* _Énoncé_
Traduisez en anglais la phrase suivante, tirée du texte sur la prorogation de délai : « L’importance de chacun de ces facteurs dépend des circonstances de l’espèce. »

* _Texte de lecture_
Il n’est pas nécessaire que les quatre critères soient remplis [Canada (Procureur général) c Hennelly, 1999 ACF 846; Canada (Procureur général) c Larkman, 2012 CAF 204, et tout récemment, Thompson c Attorney General of Canada et al, 2018 CAF 212].

[27] Dans l’arrêt Canada (Procureur général) c Larkman, 2012 CAF 204 (Larkman), la Cour d’appel fédérale énumère les facteurs ci‑dessus et examine leur interdépendance :

[62] Ces principes orientent la Cour et l’aident à déterminer si l’octroi d’une prorogation de délai est dans l’intérêt de la justice (Grewal, ci‑dessus, aux pages 277 et 278). L’importance de chacun de ces facteurs dépend des circonstances de l’espèce. De plus, il n’est pas nécessaire de répondre aux quatre questions en faveur du requérant. Ainsi, « une explication parfaitement convaincante justifiant le retard peut entraîner une réponse positive même si les arguments appuyant la contestation du jugement paraissent faibles et, de la même façon, une très bonne cause peut contrebalancer une justification du retard moins convaincante » (Grewal, à la page 282). Dans certains cas, surtout dans ceux qui sortent de l’ordinaire, d’autres questions peuvent s’avérer pertinentes. La considération primordiale est celle de savoir si l’octroi d’une prorogation de délai serait dans l’intérêt de la justice (voir, de façon générale, l’arrêt 282, aux pages 278 et 279; Canada (Ministre du Développement des ressources humaines) c. Hogervorst, 2007 CAF 41, au paragraphe 33; Huard c. Canada (Procureur général), 2007 CF 195, 89 Admin LR (4th) 1).

III – Analyse

[13] Les facteurs énoncés au paragraphe 3 de l’arrêt Canada (Procureur général) c Hennelly, 1999 CanLII 8190 (CAF), [1999] ACF no 846, sont les facteurs d’intérêt dans la présente requête. Je les examinerai tour à tour à la lumière de la preuve contenue dans le dossier de requête dont je suis saisi.

* _Données enregistrées_
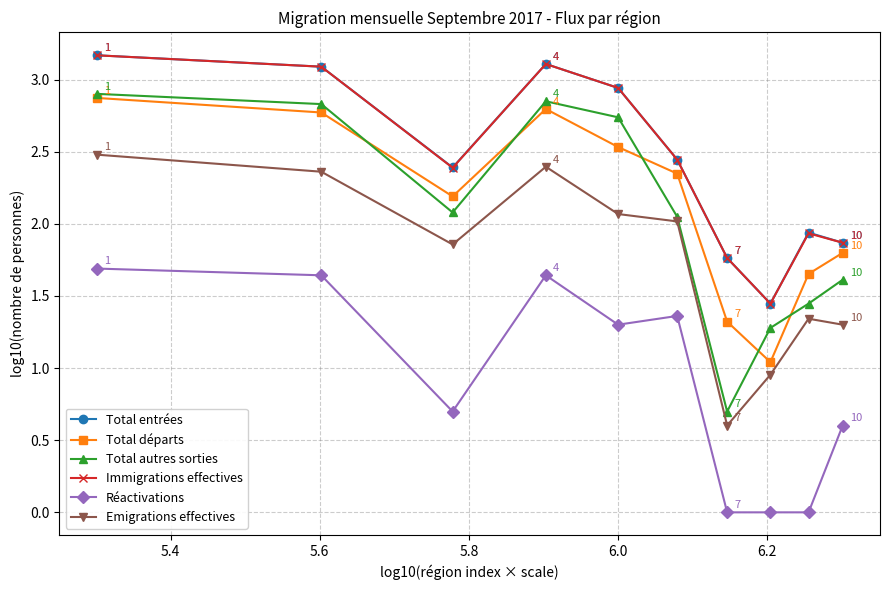

What is the greatest value displayed?

3.2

* _Zone de réponse_
The weight of each of these factors depends on the circumstances of the case.